### [Work to be completed]
This task calls for every entry below to be repeated exactly, without the pictures.

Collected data
***

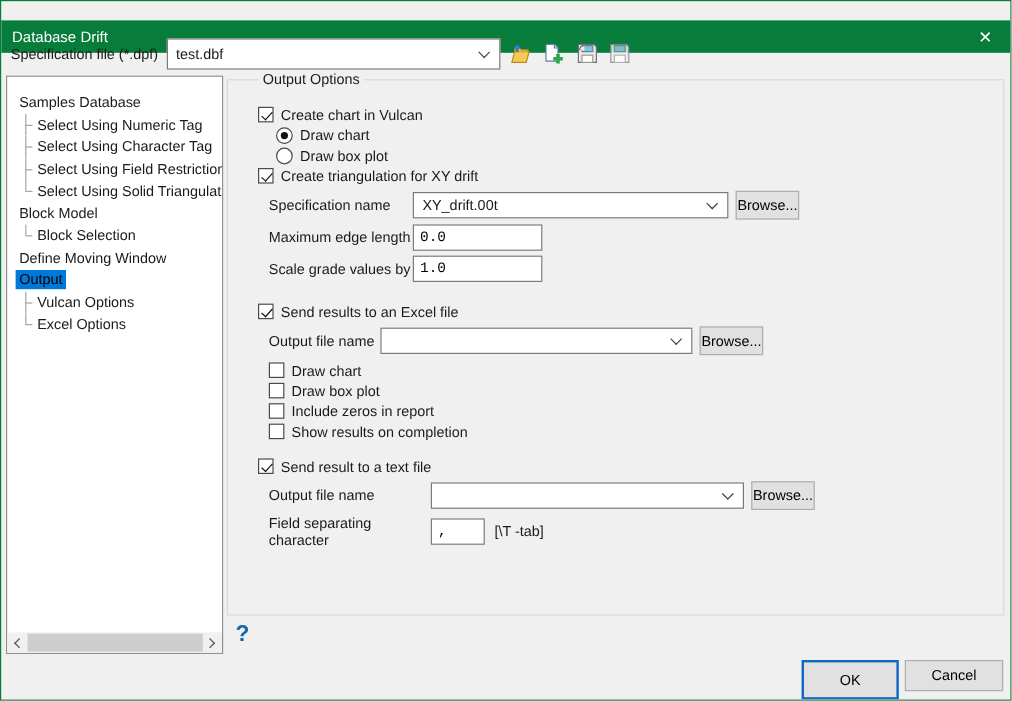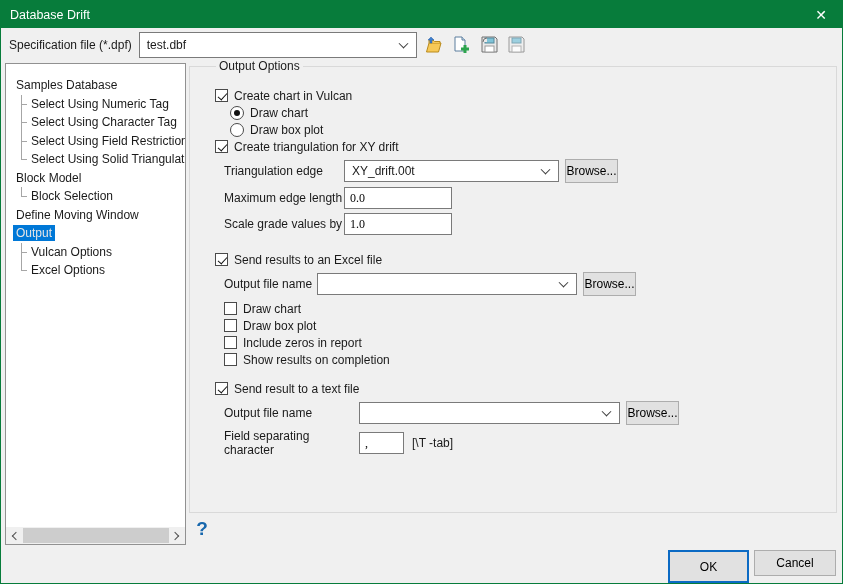"Database Drift" .titlebar { top: 0 -> 16px }
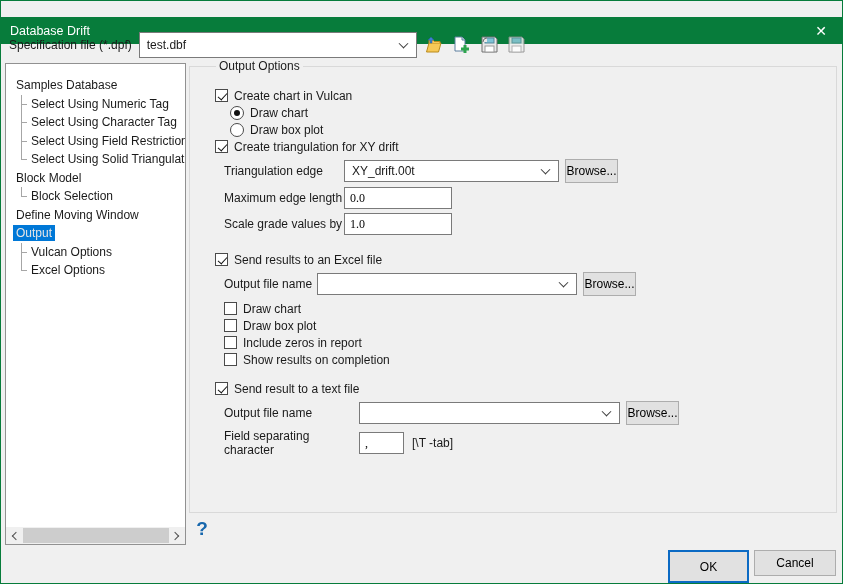"Triangulation edge" span.field-label { text: Triangulation edge -> Specification name }
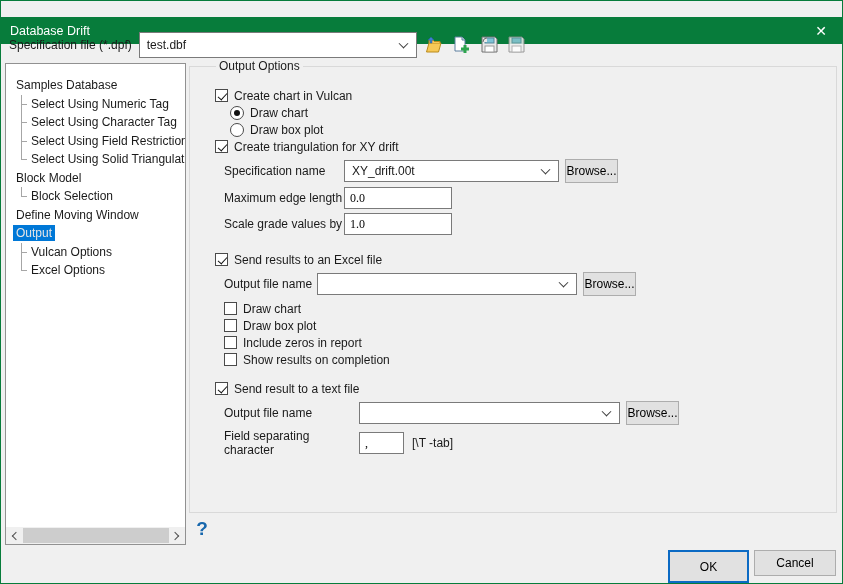"XY_drift.00t" div.combobox { width: 215px -> 263px }
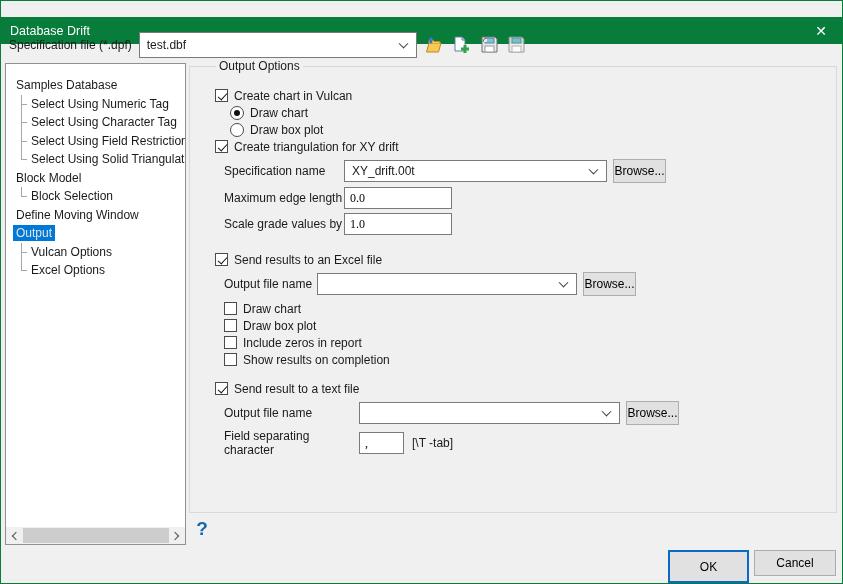"0.0" .textinput { font-family: Liberation Serif, serif -> Liberation Mono, monospace }
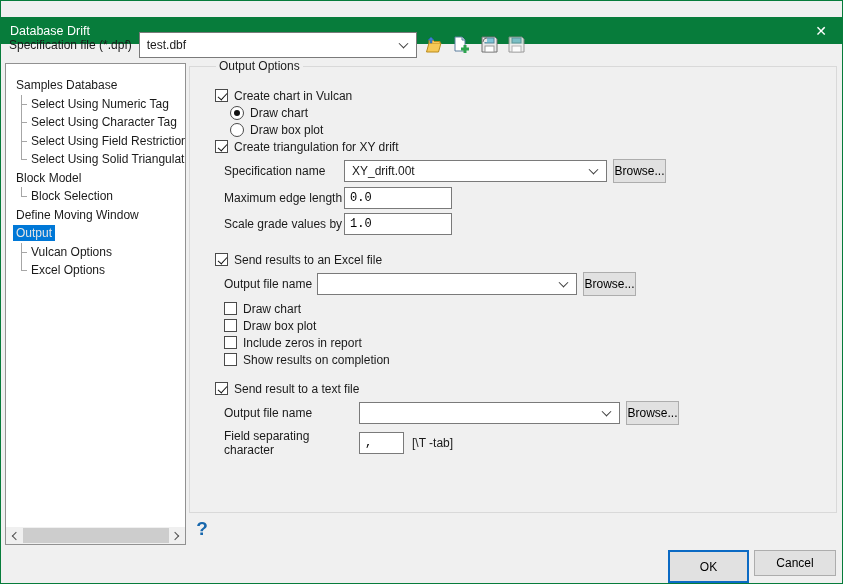"Output" .tree-label.selected { color: #e5e5e5 -> #000000 }
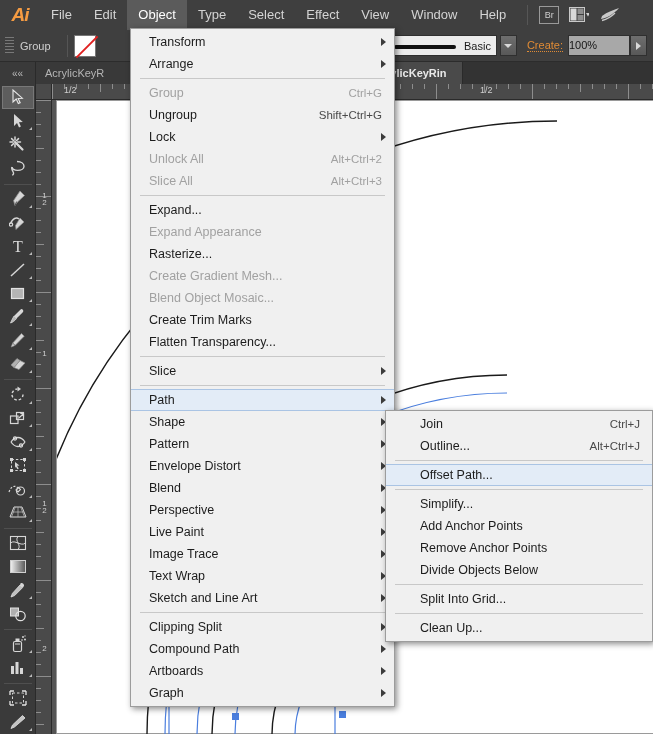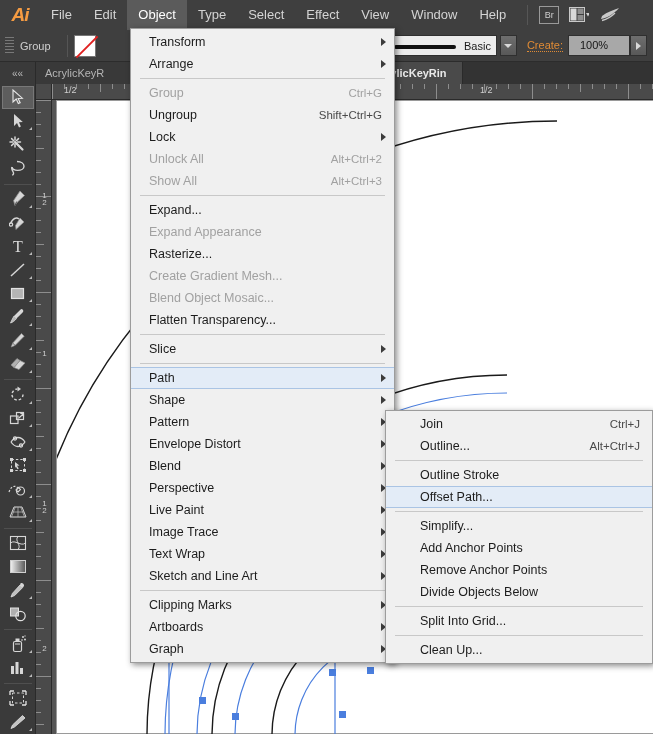"100%" .opacity-field { padding-left: 11px -> 0 }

***

### [Output of the exercise]
"Database Drift" .titlebar { top: 0 -> 16px }
"Triangulation edge" span.field-label { text: Triangulation edge -> Specification name }
"XY_drift.00t" div.combobox { width: 215px -> 263px }
"0.0" .textinput { font-family: Liberation Serif, serif -> Liberation Mono, monospace }
"Output" .tree-label.selected { color: #e5e5e5 -> #000000 }
"100%" .opacity-field { padding-left: 11px -> 0 }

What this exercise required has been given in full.